The XX Factor

New Reports of Sexual Harassment at Fox News Are Horrifying, Unsurprising

Former Fox News chairman Roger Ailes and his wife, Elizabeth Tilson, in New York City on July 19, 2016.

Drew Angerer/Getty Images

In her sexual harassment lawsuit against Roger Ailes, former Fox News host Gretchen Carlson hinted at a company culture nearly as hostile to women as the alleged creep at the top. Her Fox & Friends co-host Steve Doocy “shushed” her on air, mocked her during commercial breaks, and treated her like a “blond female prop,” Carlson claimed. That Ailes allegedly brushed off her complaints and ordered her to “get along with the boys” was no surprise, coming from a man who’s facing sexual harassment accusations from more than 20 women who’ve worked with him.

According to a new New York Times investigation, the other leaders of Fox News may have been emboldened by Ailes’ alleged sexism. More than 10 women told the Times they’d endured sexual harassment as employees of Fox News or Fox Business Network, and several others said they saw fellow employees become victims of harassment. Just two of these cases involved Ailes; the rest of the acts were perpetrated by other supervisors at the networks. They are uniformly horrifying.

Multiple people said that the Fox networks housed pervasive discussions of female employees’ looks and sex lives. Fox supervisors would try to date their employees or proffer them for dates with higher-ups. Several sources recount dates and sexual acts being used as conditions of assignments, appearances, and employment. A one-time Fox reporter told the Times that every time she met with Ailes, he bookended their encounters with a hug and a kiss, the latter of which he’d try to land on the lips. Another woman recalled an executive whispering in her ear at a happy hour about the sexiness of the zipper on her dress.

Most of the Times’ sources spoke on condition of anonymity for fear of torpedoing their current TV careers. Just one went public with her name: Rudi Bakhtiar, who joined Fox News in 2006 after several years at CNN. She earned a three-year contract after a freelancing stint, taking on weekend correspondent gigs in Washington, D.C. on a fill-in basis. In 2007, she says she had coffee in her D.C. hotel’s lobby with co-worker Brian Wilson, who was set to become the Washington bureau chief. He told Bakhtiar he could help her get the weekend Washington correspondent gig full-time, but, Bakhtiar told the Times, Wilson repeatedly asked her “You know how I feel about you?”

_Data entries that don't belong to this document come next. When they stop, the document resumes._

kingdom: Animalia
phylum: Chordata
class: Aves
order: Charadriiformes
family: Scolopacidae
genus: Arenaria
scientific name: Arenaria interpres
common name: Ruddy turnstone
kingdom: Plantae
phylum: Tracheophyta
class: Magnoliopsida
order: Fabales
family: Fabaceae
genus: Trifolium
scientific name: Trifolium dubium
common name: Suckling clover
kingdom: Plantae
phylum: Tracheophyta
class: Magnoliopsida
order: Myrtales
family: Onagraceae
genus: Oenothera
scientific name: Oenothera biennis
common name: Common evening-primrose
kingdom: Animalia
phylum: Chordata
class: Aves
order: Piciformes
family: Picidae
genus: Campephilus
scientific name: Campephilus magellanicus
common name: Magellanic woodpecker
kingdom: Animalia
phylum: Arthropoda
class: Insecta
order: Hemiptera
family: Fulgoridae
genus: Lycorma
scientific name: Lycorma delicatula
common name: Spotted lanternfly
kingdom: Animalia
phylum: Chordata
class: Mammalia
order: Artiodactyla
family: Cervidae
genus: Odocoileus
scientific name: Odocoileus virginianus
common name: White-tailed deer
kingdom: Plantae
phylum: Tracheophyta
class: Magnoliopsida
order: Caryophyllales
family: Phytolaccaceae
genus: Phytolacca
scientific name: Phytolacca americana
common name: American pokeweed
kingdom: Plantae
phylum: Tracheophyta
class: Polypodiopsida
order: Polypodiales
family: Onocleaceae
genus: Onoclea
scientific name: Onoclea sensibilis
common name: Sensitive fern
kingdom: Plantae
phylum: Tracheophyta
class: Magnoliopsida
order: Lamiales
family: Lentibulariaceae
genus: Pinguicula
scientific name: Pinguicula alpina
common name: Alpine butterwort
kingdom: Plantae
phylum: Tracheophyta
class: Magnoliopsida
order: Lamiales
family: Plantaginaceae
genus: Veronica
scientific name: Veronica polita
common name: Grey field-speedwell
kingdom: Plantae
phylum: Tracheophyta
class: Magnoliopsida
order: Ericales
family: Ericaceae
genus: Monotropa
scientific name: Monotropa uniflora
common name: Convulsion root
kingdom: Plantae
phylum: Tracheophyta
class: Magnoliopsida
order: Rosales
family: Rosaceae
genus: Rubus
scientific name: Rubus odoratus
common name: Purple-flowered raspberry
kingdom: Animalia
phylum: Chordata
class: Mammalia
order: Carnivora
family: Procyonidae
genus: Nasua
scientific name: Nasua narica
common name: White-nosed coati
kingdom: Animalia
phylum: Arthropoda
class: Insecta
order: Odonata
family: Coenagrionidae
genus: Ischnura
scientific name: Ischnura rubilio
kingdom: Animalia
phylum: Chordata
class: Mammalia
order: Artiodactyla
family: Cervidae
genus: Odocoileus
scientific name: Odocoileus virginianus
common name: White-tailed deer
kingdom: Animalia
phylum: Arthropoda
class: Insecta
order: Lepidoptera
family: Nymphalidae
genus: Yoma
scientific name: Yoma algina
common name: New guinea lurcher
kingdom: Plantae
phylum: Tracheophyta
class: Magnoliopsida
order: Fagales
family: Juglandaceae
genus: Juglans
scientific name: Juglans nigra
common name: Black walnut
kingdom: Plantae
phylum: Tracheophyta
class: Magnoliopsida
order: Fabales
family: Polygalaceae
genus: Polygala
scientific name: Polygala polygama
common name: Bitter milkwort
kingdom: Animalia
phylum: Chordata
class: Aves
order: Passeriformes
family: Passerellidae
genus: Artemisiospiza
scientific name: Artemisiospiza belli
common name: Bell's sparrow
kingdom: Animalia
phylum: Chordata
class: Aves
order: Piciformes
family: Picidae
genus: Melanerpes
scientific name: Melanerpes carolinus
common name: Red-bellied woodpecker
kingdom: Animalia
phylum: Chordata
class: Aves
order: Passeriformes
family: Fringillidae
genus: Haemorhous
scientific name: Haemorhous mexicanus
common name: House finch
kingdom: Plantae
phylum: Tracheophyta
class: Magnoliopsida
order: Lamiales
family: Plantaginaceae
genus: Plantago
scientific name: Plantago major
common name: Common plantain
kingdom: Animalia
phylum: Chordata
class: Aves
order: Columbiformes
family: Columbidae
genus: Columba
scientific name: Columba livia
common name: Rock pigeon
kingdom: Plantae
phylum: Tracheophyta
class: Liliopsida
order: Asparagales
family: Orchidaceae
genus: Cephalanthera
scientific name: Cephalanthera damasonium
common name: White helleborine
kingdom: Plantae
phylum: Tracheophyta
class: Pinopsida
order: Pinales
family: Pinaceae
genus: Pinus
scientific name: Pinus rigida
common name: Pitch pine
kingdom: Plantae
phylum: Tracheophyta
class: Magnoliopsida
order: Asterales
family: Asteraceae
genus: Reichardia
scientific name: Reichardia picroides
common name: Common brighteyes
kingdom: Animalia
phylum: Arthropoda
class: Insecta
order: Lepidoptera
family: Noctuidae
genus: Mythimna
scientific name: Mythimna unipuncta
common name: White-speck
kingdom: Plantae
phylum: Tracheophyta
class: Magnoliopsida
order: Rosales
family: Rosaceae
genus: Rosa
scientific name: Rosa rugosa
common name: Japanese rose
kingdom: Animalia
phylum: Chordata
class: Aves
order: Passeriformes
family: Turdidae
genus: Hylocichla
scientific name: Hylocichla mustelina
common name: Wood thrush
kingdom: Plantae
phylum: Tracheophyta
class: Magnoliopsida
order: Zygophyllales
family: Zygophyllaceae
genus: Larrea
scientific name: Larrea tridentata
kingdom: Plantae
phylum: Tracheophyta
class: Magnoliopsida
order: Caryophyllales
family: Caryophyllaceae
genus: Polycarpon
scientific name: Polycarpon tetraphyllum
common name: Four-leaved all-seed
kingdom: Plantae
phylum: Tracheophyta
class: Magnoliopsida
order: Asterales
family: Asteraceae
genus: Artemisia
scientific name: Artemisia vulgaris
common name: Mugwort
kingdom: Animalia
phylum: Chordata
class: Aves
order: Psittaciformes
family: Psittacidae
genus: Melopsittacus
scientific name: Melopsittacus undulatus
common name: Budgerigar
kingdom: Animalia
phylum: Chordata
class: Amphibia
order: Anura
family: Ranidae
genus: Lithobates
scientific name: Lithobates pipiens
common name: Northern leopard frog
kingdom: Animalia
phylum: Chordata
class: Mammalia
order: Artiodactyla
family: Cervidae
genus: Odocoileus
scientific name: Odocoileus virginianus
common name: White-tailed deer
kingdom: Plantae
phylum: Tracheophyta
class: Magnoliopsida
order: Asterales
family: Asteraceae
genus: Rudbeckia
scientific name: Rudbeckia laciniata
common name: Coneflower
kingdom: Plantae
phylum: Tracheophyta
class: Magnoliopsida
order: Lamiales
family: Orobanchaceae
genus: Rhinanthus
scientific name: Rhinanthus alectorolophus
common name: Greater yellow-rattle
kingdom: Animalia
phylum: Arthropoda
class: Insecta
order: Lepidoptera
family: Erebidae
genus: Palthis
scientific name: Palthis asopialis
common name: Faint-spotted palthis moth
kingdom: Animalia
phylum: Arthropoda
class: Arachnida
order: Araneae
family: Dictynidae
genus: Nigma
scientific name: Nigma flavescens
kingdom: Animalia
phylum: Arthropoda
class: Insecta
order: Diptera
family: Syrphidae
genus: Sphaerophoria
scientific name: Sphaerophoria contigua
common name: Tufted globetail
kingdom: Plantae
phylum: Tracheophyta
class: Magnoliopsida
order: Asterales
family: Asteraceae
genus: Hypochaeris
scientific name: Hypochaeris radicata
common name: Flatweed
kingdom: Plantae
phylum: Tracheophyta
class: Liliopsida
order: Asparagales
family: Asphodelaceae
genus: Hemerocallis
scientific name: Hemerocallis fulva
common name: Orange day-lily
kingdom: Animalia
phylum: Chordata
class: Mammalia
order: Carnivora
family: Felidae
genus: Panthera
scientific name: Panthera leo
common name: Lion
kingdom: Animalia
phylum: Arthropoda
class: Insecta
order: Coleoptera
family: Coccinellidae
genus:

When Bakhtiar asked him to clarify his question, she claims he responded, “I’d like to see the inside of your hotel room,” and told her he wanted them to be friends with benefits. (Wilson told the Times he takes “strong exception to the facts of the story” as Bakhtiar recounted it.) After she turned him down, Bakhtiar says, the network began to cancel her gigs in Washington. A supervisor told her to make an official harassment report to the network’s human resources department, and soon after, Ailes fired her for good, claiming that her reporting skills weren’t up to par. Fox News granted Bakhtiar an undisclosed payment in a settlement that legally bound her to remain silent about the incident. Bakhtiar risks a lawsuit by speaking out about Wilson’s alleged harassment and the company’s alleged retaliation.

The saddest part of the Times’ findings are the accounts of women bucking up and dealing with a workplace engineered to belittle them and remind them that their value as employees is contingent upon their sex appeal. Bakhtiar says she apologized to Wilson when she rejected his advances for leading him on in any way. One woman said she laughed politely and treated it like a joke when a supervisor demanded oral sex in return for a desirable reporting assignment. Another said she endured Ailes’ hugs and simply turned her face so his kisses wouldn’t make it to her lips.

These are the small, humiliating behavior modifications women make in every industry to keep their sanity and their jobs in workplaces where misogyny festers unchecked. Television news may foster a particularly hostile space for female employees: “Many women viewed the behavior [at Fox] as par for the course in the broadcasting industry, where appearance is so highly valued,” the Times reports.

Still, by most accounts, the climate at Fox News is unique in its tacit endorsement of sexual intimidation, misogynist power plays, and physical harassment. Few were surprised to hear that Ailes had been accused of sexual harassment earlier this month—his lechery has been an open secret for years—and anyone with a working knowledge of the Fox News worldview won’t be baffled by these new reports of a news network built on devaluing and sexualizing female employees. But thanks to the brave women who are coming forward to lend credence and specificity to our suspicions, those who continue to defend Ailes and his ilk are looking more backward by the day.